■ CHALLENGE A
Return these rows verbatim, starting at the line containing "order: Rosales" and running through the end of the rows.

■ TEXT PASSAGE

_ _ _ _ _ _ _

I remember debating the variability and implications of a Hoover Institution report that cast suspicion on Chinese Americans. I raised questions about its framing. A superior of mine, someone who held problematic, reductive views about China and its culture, told me flatly, “You don’t know China at all.”
The comment wasn’t just dismissive; it revealed how quickly people reach for narratives that reinforce their assumptions. On the U.S. side, my advice and efforts to relay the China team’s perspectives were often ignored. On the China side, I was expected to say yes to demands without resistance, as my female Chinese colleagues often did.
Somewhere over the Pacific, altitude and exhaustion kicked in. I cried watching Abacus. It struck something deep. The sense of unfairness. The quiet dignity with which the Sung family fought back. Their clarity, their conviction, their refusal to fold. I remember thinking: I just need to be that brave. That steady.
Ten years later, what’s changed? Wall Street has moved on to the new crisis of the moment. But the dynamics Abacus surfaced—about power, discretion, and whose success is treated as provisional—are still with us. The case revealed what happens when institutions prize the appearance of accountability over substance and how easily immigrant stories, even when built on responsibility and restraint, can be recast as liabilities when the system needs a headline.
We use “AAPI” as shorthand—Asian American and Pacific Islander—but it’s a term heavy with both utility and contradiction. Yes, it allows for coalition-building and institutional recognition. But it also collapses wildly different histories, traumas, and class realities into an acronym. In Minor Feelings: an Asian American Reckoning, Cathy Park Hong unpacks this dynamic further. She introduces the concept of “minor feelings”—the complex emotions that arise from occupying an ambiguous racial position in America. Asian Americans are often told their experiences with bias are invalid, making the resulting confusion and alienation difficult to name, let alone address.

_ _ _ _ _ _ _

[Data entries]
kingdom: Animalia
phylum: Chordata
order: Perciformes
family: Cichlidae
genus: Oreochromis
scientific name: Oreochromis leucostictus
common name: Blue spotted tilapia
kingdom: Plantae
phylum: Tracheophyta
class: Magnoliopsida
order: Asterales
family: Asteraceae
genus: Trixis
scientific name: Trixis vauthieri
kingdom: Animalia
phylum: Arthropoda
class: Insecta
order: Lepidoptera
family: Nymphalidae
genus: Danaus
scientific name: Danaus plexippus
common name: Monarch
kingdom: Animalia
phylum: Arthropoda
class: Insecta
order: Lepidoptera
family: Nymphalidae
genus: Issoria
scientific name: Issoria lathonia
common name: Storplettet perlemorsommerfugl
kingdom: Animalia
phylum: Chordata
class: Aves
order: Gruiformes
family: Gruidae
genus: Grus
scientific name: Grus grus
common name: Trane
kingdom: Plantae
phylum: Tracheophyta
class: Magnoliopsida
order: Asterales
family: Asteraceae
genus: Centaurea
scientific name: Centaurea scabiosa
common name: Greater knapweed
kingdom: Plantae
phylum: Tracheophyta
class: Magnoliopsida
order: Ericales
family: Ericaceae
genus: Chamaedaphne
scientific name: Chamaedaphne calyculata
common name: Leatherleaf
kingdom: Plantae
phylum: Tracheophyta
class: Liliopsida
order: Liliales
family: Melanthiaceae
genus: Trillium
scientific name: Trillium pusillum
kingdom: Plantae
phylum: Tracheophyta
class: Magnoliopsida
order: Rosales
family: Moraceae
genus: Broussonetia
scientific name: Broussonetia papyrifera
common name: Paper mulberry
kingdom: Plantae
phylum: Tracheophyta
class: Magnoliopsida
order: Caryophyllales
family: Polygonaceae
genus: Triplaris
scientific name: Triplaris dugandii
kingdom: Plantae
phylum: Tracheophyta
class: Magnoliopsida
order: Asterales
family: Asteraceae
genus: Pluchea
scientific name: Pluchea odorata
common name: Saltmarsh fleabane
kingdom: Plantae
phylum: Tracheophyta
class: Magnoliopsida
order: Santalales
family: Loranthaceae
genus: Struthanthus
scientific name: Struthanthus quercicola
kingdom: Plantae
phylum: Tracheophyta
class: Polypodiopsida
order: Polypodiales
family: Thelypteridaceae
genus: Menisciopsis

_ _ _ _ _ _ _

■ CHALLENGE B
Take the personal essay on the Abacus case and Asian American experience further, picking up right after its final sentence.

■ RESPONSE A
order: Rosales
family: Moraceae
genus: Broussonetia
scientific name: Broussonetia papyrifera
common name: Paper mulberry
kingdom: Plantae
phylum: Tracheophyta
class: Magnoliopsida
order: Caryophyllales
family: Polygonaceae
genus: Triplaris
scientific name: Triplaris dugandii
kingdom: Plantae
phylum: Tracheophyta
class: Magnoliopsida
order: Asterales
family: Asteraceae
genus: Pluchea
scientific name: Pluchea odorata
common name: Saltmarsh fleabane
kingdom: Plantae
phylum: Tracheophyta
class: Magnoliopsida
order: Santalales
family: Loranthaceae
genus: Struthanthus
scientific name: Struthanthus quercicola
kingdom: Plantae
phylum: Tracheophyta
class: Polypodiopsida
order: Polypodiales
family: Thelypteridaceae
genus: Menisciopsis

■ RESPONSE B
Even the “model minority” myth, so often framed as praise, is a trap when dug deeper. It positions us as compliant and successful enough to be useful but not enough to be seen fully.
It was refreshing to hear the panelists at Serica’s Trailblazer conference give direct and prescriptive answers. If we’ve named these minor feelings, then let’s legitimize them—and do something with that clarity.
Cindy’s work through the Committee of 100 isn’t just about incorporating more Asian American stories into the curriculum—it’s about reshaping the broader framework of inclusion. The organization has advocated for integrating Chinese American history into K-12 education standards across the country, believing that knowing our collective past helps anchor a more equitable future.
Jenny reminded us that healing isn’t always solemn—it can be experimental, playful, and grounded in finding deeper meaning. Her work explores how identity can be reimagined through creative expression, artmaking, and play. In her framing, narrative becomes a tool for reclaiming identity in a new way.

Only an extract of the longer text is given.